AUFTRAG: Von welchem Gleis fährt laut dem Text über den Intercity nach Interlaken Ost der Zug um 5.58 am Wochenende?

VORLIEGENDER TEXT:
——
Der Intercity, der um ..58 vom Bahnhof Basel SBB nach Interlaken Ost fährt, verhält sich nicht so vernünftig: Er fährt um 5.58 von Gleis 8, um 6.58 von Gleis 7, um 7.58 von Gleis 6, um 8.58 von Gleis 7 und variiert dann den Rest des Tages diese Gleise durch. Zudem fährt der 5.58 am Wochenende von Gleis 12.
Da ich werktags um kurz vor 6 fahre, können mir alle Variationen eigentlich schnuppe sein – könnten! Denn seit Neuestem verändert sich auch der Ausgangsort dieses einen Kurses, während der letzten Wochen ist der IC 61 Basel – Interlaken Ost von den Gleisen 4, 5, 7, 8, 10, 11 und 12 gefahren und jeden Morgen muss ich einen wachen Blick zur Abfahrtstafel (also zu der flexiblen, nicht dem gelben Plakat) senden, um zu wissen, zu welchem Perron ich gehen muss.
——
AUSGELESENE ZEILEN:
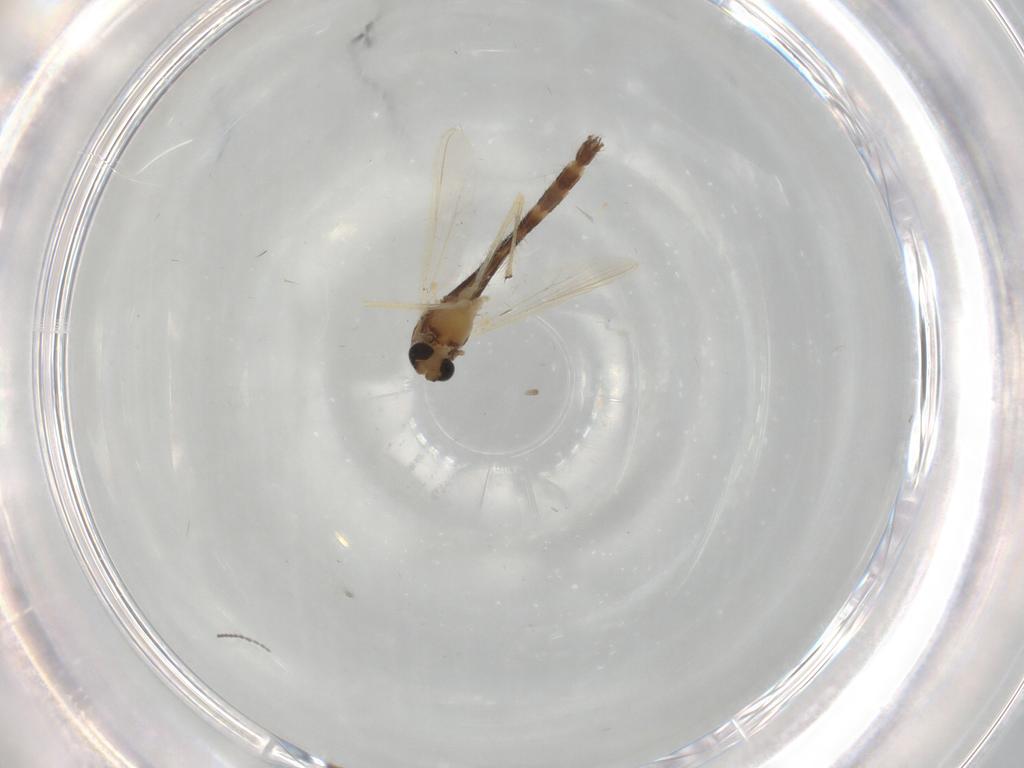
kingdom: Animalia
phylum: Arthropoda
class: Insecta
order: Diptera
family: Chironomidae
——
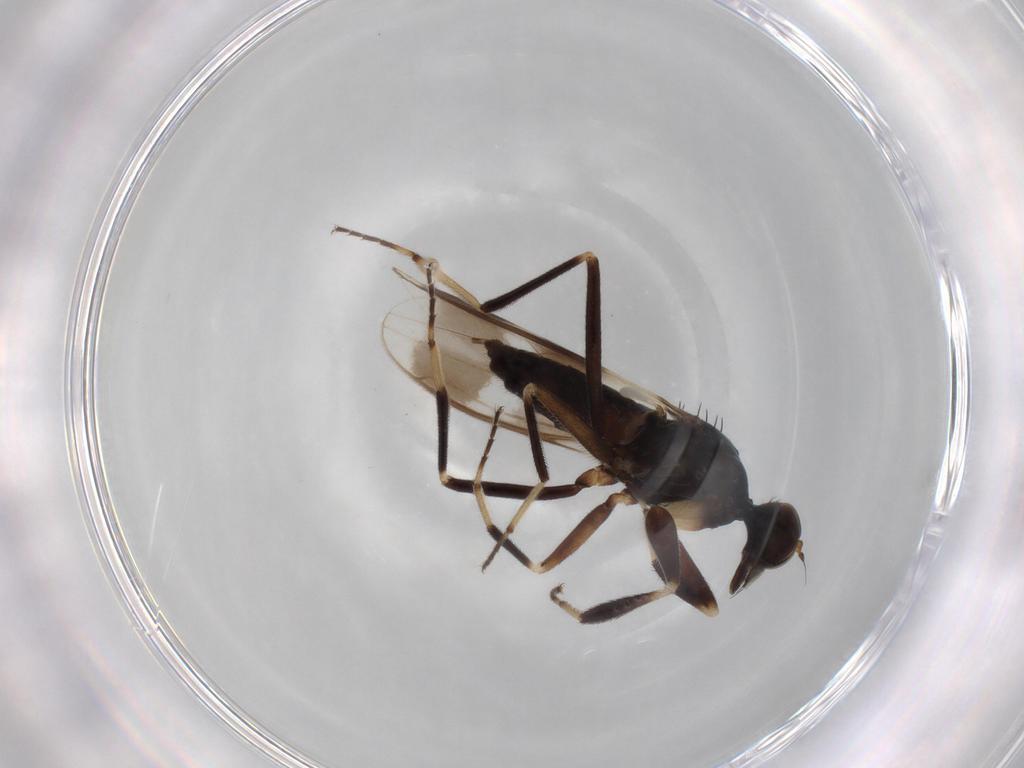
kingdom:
——
LÖSUNG: Von Gleis 12.